── Exercise data

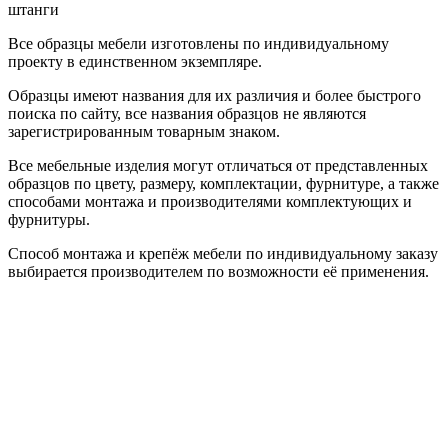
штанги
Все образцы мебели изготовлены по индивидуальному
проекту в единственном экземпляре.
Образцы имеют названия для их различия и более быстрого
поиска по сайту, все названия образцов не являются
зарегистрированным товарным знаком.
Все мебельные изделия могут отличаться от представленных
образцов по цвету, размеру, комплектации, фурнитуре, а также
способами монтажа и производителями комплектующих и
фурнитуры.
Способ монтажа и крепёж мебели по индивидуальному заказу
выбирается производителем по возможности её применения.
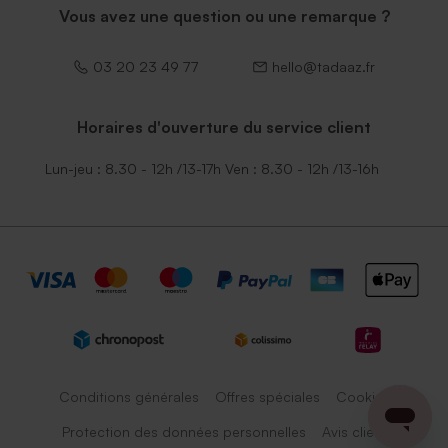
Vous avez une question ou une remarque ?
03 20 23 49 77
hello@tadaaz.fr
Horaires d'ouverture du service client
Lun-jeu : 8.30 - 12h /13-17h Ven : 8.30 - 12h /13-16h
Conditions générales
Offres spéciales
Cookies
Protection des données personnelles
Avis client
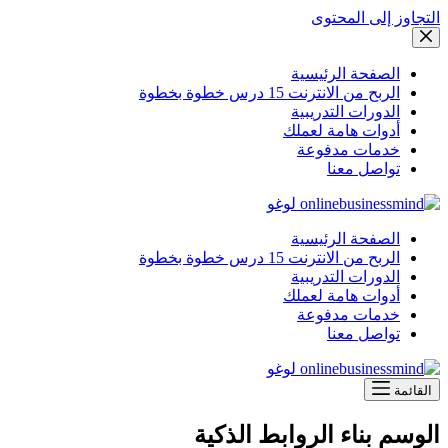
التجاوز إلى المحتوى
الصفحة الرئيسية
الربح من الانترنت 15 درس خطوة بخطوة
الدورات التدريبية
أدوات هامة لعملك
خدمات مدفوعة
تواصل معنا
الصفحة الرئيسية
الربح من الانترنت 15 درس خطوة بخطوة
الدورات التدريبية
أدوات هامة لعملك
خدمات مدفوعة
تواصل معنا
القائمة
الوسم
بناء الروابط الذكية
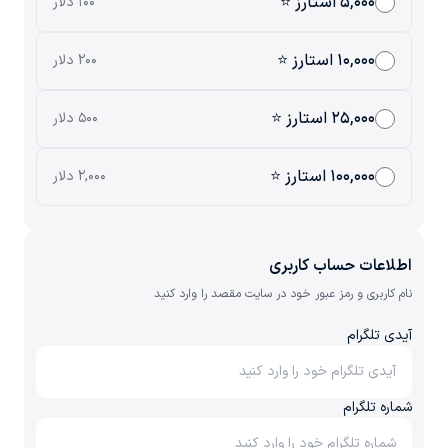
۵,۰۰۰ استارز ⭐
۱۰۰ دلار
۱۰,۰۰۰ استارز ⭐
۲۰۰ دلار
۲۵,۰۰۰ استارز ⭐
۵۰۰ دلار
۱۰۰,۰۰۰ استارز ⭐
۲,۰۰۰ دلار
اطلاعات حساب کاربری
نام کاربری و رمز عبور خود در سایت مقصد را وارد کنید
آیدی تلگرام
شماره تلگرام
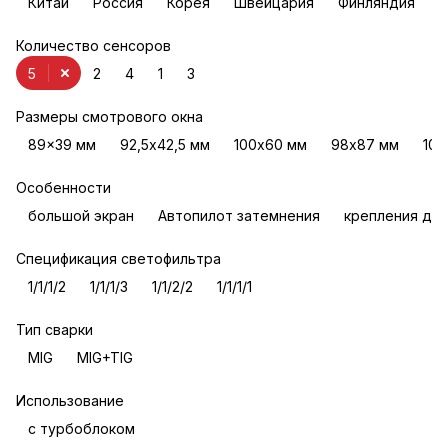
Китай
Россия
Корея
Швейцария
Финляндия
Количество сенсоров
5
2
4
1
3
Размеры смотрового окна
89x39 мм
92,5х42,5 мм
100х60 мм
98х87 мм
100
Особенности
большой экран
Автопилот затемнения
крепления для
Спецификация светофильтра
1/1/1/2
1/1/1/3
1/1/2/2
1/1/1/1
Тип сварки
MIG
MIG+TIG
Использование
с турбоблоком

────
── Exercise data

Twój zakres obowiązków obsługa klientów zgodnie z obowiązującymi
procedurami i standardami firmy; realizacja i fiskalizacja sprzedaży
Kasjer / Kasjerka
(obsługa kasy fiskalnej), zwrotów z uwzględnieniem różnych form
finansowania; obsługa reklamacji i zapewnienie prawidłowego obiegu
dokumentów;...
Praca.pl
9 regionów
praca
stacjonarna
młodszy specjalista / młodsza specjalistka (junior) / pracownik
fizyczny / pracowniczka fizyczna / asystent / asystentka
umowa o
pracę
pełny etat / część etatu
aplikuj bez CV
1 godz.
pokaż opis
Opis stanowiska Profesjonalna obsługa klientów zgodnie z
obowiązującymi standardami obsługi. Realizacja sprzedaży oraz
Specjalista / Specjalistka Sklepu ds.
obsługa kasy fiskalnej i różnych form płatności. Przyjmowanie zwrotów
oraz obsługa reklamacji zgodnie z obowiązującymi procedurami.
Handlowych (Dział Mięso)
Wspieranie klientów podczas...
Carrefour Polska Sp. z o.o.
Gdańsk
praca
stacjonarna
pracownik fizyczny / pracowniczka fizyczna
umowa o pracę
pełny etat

────

▶ _What you should do_
Find the word "pracowniczka" in the data and show each line that holds it.

▶ _Reply_
fizyczny / pracowniczka fizyczna / asystent / asystentka
pracownik fizyczny / pracowniczka fizyczna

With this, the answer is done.